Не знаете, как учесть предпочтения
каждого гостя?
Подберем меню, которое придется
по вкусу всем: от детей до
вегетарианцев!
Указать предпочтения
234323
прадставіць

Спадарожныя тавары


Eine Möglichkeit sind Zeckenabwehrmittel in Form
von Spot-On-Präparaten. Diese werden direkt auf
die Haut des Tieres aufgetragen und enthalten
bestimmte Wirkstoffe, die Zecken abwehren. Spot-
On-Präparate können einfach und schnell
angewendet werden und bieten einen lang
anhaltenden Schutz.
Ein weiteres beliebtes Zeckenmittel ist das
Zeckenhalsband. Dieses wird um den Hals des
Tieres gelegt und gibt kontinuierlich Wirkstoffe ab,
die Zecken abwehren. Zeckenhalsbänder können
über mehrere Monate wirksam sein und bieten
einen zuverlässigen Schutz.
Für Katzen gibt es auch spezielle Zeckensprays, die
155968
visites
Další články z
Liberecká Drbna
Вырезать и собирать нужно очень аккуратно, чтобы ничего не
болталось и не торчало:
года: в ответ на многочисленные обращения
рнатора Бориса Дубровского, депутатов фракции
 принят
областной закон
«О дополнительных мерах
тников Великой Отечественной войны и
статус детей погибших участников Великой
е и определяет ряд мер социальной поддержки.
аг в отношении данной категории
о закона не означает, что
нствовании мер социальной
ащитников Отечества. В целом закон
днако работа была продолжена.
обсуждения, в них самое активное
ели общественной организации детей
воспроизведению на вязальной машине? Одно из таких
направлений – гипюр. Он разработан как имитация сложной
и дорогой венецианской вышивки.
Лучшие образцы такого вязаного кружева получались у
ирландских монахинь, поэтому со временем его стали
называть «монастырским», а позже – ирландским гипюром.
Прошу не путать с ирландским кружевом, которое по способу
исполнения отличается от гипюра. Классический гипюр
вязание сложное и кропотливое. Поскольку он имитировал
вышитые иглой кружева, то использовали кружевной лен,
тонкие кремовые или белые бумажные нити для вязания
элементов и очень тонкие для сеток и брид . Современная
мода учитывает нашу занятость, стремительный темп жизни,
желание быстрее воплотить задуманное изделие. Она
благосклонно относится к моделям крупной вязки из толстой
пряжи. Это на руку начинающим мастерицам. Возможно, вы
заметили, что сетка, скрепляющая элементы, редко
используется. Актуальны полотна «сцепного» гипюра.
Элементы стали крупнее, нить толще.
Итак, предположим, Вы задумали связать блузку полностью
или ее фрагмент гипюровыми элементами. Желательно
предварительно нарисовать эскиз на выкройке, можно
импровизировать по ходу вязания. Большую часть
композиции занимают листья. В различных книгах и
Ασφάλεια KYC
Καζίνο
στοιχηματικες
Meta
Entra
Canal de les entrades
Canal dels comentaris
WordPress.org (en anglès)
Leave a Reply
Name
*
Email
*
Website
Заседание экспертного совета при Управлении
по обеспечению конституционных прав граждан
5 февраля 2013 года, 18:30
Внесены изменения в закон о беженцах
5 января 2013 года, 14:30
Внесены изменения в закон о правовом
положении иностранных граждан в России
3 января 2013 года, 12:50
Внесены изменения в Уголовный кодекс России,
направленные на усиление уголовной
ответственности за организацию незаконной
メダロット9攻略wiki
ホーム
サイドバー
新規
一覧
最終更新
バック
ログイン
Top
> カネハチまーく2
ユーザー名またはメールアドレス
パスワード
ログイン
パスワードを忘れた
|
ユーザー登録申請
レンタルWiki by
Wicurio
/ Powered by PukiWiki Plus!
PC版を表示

TASK GOAL — Copy all of the data above line for line, leaving every character and line break unchanged.

TASK RESULT —
Не знаете, как учесть предпочтения
каждого гостя?
Подберем меню, которое придется
по вкусу всем: от детей до
вегетарианцев!
Указать предпочтения
234323
прадставіць

Спадарожныя тавары


Eine Möglichkeit sind Zeckenabwehrmittel in Form
von Spot-On-Präparaten. Diese werden direkt auf
die Haut des Tieres aufgetragen und enthalten
bestimmte Wirkstoffe, die Zecken abwehren. Spot-
On-Präparate können einfach und schnell
angewendet werden und bieten einen lang
anhaltenden Schutz.
Ein weiteres beliebtes Zeckenmittel ist das
Zeckenhalsband. Dieses wird um den Hals des
Tieres gelegt und gibt kontinuierlich Wirkstoffe ab,
die Zecken abwehren. Zeckenhalsbänder können
über mehrere Monate wirksam sein und bieten
einen zuverlässigen Schutz.
Für Katzen gibt es auch spezielle Zeckensprays, die
155968
visites
Další články z
Liberecká Drbna
Вырезать и собирать нужно очень аккуратно, чтобы ничего не
болталось и не торчало:
года: в ответ на многочисленные обращения
рнатора Бориса Дубровского, депутатов фракции
 принят
областной закон
«О дополнительных мерах
тников Великой Отечественной войны и
статус детей погибших участников Великой
е и определяет ряд мер социальной поддержки.
аг в отношении данной категории
о закона не означает, что
нствовании мер социальной
ащитников Отечества. В целом закон
днако работа была продолжена.
обсуждения, в них самое активное
ели общественной организации детей
воспроизведению на вязальной машине? Одно из таких
направлений – гипюр. Он разработан как имитация сложной
и дорогой венецианской вышивки.
Лучшие образцы такого вязаного кружева получались у
ирландских монахинь, поэтому со временем его стали
называть «монастырским», а позже – ирландским гипюром.
Прошу не путать с ирландским кружевом, которое по способу
исполнения отличается от гипюра. Классический гипюр
вязание сложное и кропотливое. Поскольку он имитировал
вышитые иглой кружева, то использовали кружевной лен,
тонкие кремовые или белые бумажные нити для вязания
элементов и очень тонкие для сеток и брид . Современная
мода учитывает нашу занятость, стремительный темп жизни,
желание быстрее воплотить задуманное изделие. Она
благосклонно относится к моделям крупной вязки из толстой
пряжи. Это на руку начинающим мастерицам. Возможно, вы
заметили, что сетка, скрепляющая элементы, редко
используется. Актуальны полотна «сцепного» гипюра.
Элементы стали крупнее, нить толще.
Итак, предположим, Вы задумали связать блузку полностью
или ее фрагмент гипюровыми элементами. Желательно
предварительно нарисовать эскиз на выкройке, можно
импровизировать по ходу вязания. Большую часть
композиции занимают листья. В различных книгах и
Ασφάλεια KYC
Καζίνο
στοιχηματικες
Meta
Entra
Canal de les entrades
Canal dels comentaris
WordPress.org (en anglès)
Leave a Reply
Name
*
Email
*
Website
Заседание экспертного совета при Управлении
по обеспечению конституционных прав граждан
5 февраля 2013 года, 18:30
Внесены изменения в закон о беженцах
5 января 2013 года, 14:30
Внесены изменения в закон о правовом
положении иностранных граждан в России
3 января 2013 года, 12:50
Внесены изменения в Уголовный кодекс России,
направленные на усиление уголовной
ответственности за организацию незаконной
メダロット9攻略wiki
ホーム
サイドバー
新規
一覧
最終更新
バック
ログイン
Top
> カネハチまーく2
ユーザー名またはメールアドレス
パスワード
ログイン
パスワードを忘れた
|
ユーザー登録申請
レンタルWiki by
Wicurio
/ Powered by PukiWiki Plus!
PC版を表示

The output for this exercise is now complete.